4. The authors inaccurately claimed they had used a question in the survey data, “Do you still have COPD?”  But that question didn’t exist in the survey.

5. Their article’s graphic contained an element labeled “E-cig Smokers [sic] (n=4,368)” and did not appear to be age-restricted. However, Table 1 on page 5 had an entry “Smokers (N=4368)” and 18-24 years.  I asked which was correct.

I ended by writing, “It is imperative that these mistakes are corrected and additional information is provided before your results can be viewed as valid.”

Dr. Orloff responded the same day: “I should say I feel very embarrassed.  Indeed this was sloppy on our side and we will fix and connect with the Editors in Chief on how to move forward.”

Over the next three weeks, Dr. Orloff and I exchanged emails discussing specific problems with the study (here).  The bottom line was that we were not able to reconcile the number of participants reported by Bircan et al. with our re-analysis of the same data.   

My team then made a critical discovery: Bircan et al. had deleted over 27,000 ever e-cigarette users without mentioning or explaining it -- a cardinal error that could have affected their results.

Dr. Orloff’s response to these deletions was one of the most bizarre in my 29 years in tobacco harm reduction (here), as I explained in an email to him (here).

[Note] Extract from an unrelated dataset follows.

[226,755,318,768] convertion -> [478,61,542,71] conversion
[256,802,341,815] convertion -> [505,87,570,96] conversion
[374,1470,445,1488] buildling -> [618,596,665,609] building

“…With all due respect, your response to the 20,000+ exclusions is post-hoc and illogical. First, nothing about your explanation was presented in the methods or the flowchart. At the very least your article needs revisions to make these choices and their justification crystal clear. You talked about ‘former’ e-cigarette users, but you never used that term in the manuscript. Even if you do that now, the definition will not be consistent in any way with ‘former’ smokers, who are precisely defined.

“There is a more important consideration: three other reasons you used revolve around ‘residual chemicals’ and misclassification, which affects the validity of your study. I agree.  You excluded 20,000+ participants because they might have had a prior exposure to vapor, but you haven’t done the same thing for a much more important and serious exposure: cigarette smoking. BRFSS doesn’t have an ‘ever-smoked-a-cigarette’ question, so you have kept those smokers in your analysis by default. In fact, if transient exposure to vapor is as hazardous as you suggest, then any former exposure to cigarette smoke would be magnitudes more hazardous. Furthermore, notwithstanding that you excluded participants who smoked 100 lifetime cigarettes, it’s likely that current e-cigarette users have that smoke exposure.

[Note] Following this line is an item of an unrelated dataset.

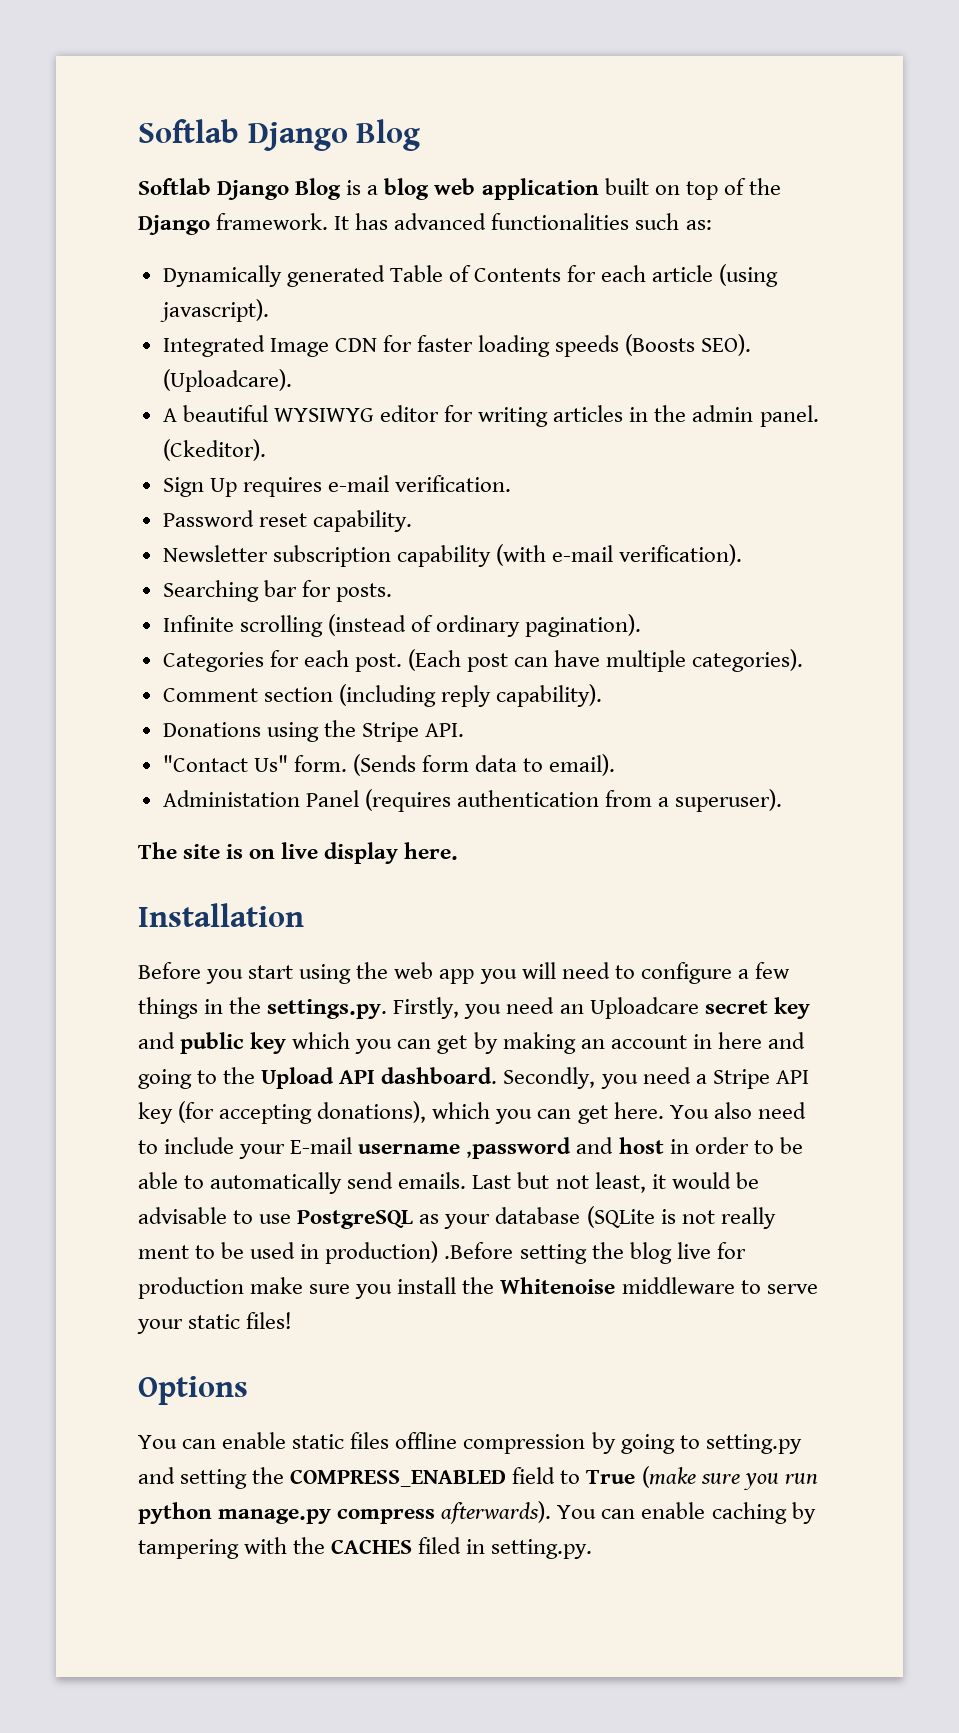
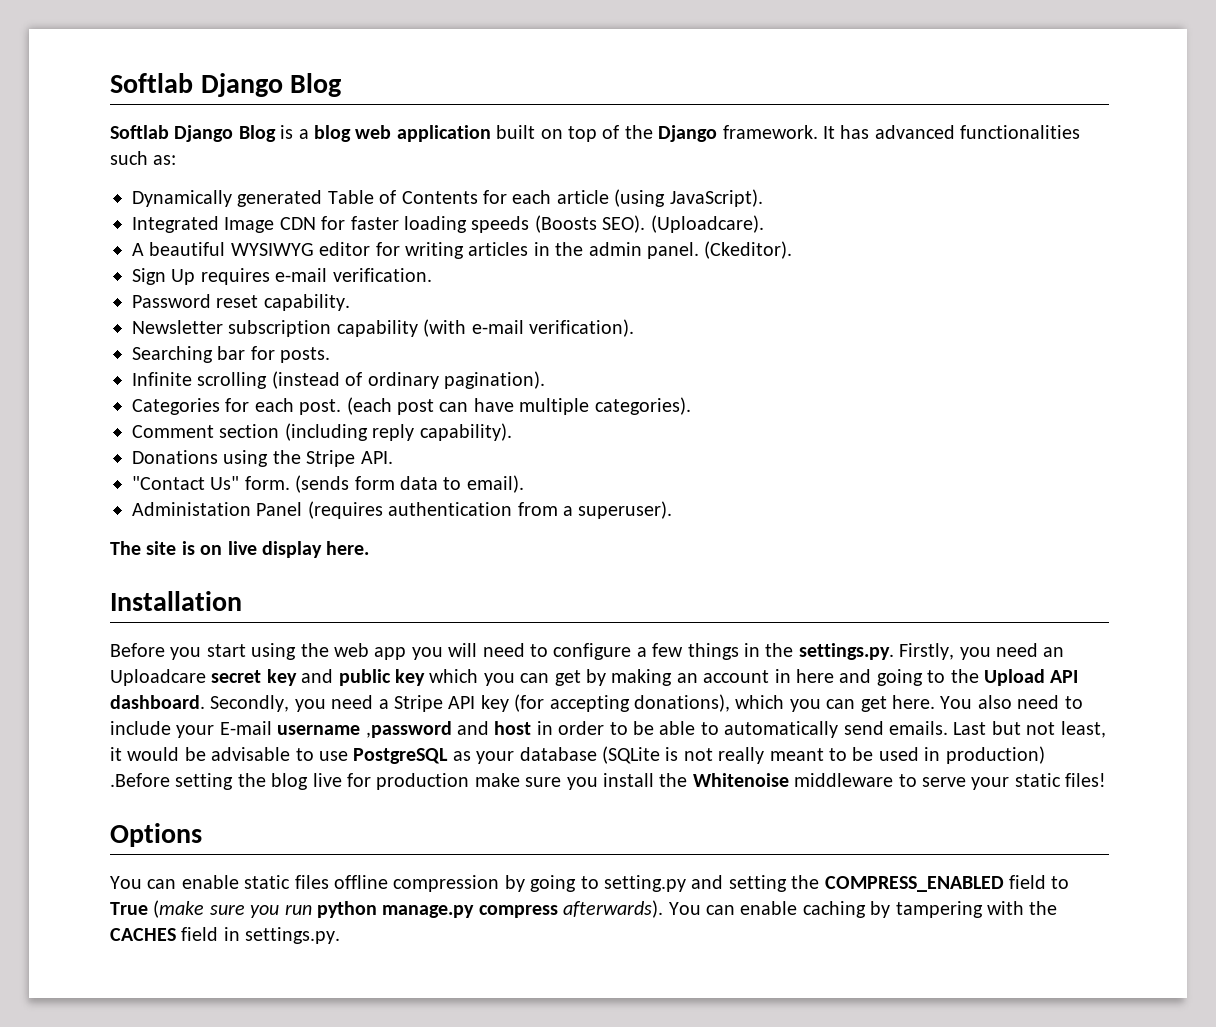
[159,299,269,322] javascript). -> [669,189,763,207] JavaScript).
[408,649,462,671] (Each -> [346,397,392,415] (each
[352,754,416,776] (Sends -> [295,475,350,493] (sends
[138,1245,189,1259] ment -> [769,748,824,761] meant
[418,1537,593,1559] filed in setting.py. -> [181,927,341,944] field in settings.py.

“Your only choice wasn’t to exclude ever users of e-cigs. You could have run the same model with this group included to see if it changed the results, or you could have run the model only using this group.

“I’ll close by making one final suggestion to review your manuscript for passages like ‘since the age of those at risk in our study was 18-24 years.’ Attached please find an Excel chart showing the age distribution of the 156 cases of COPD among current e-cig users in your study, compared with never, current and former smokers in both BRFSS and NHIS 2016-2018.  COPD cases among current e-cig users (never smokers) in NHIS 2016-2018 are not in this chart because there were only n=3.”

As shown in the chart, national surveys, including the BRFSS that Bircan used, demonstrate that 70% to 90% of COPD cases are seen in people 55+ years of age, regardless of smoking status.  Very few or no cases are seen in 18-24 year olds.  Yet Bircan’s current e-cigarette users-with-COPD column on the right indicates that over 50% of COPD cases occurred in those 34 and under, in total contrast to all the other survey groups.  This is next to impossible.

Dr. Orloff stopped corresponding after my last email, and eventually a “correction” was published.  While the authors cleaned up some obvious mistakes, they did not resolve important problems like the deletion of 27,000 participants.  The results didn’t change at all, which means that they did not conduct a thorough re-analysis. 

As with last week’s Case 1 (here), the scientific value of this correction is seriously compromised, and the authors and editors evaded a full accounting of their errors.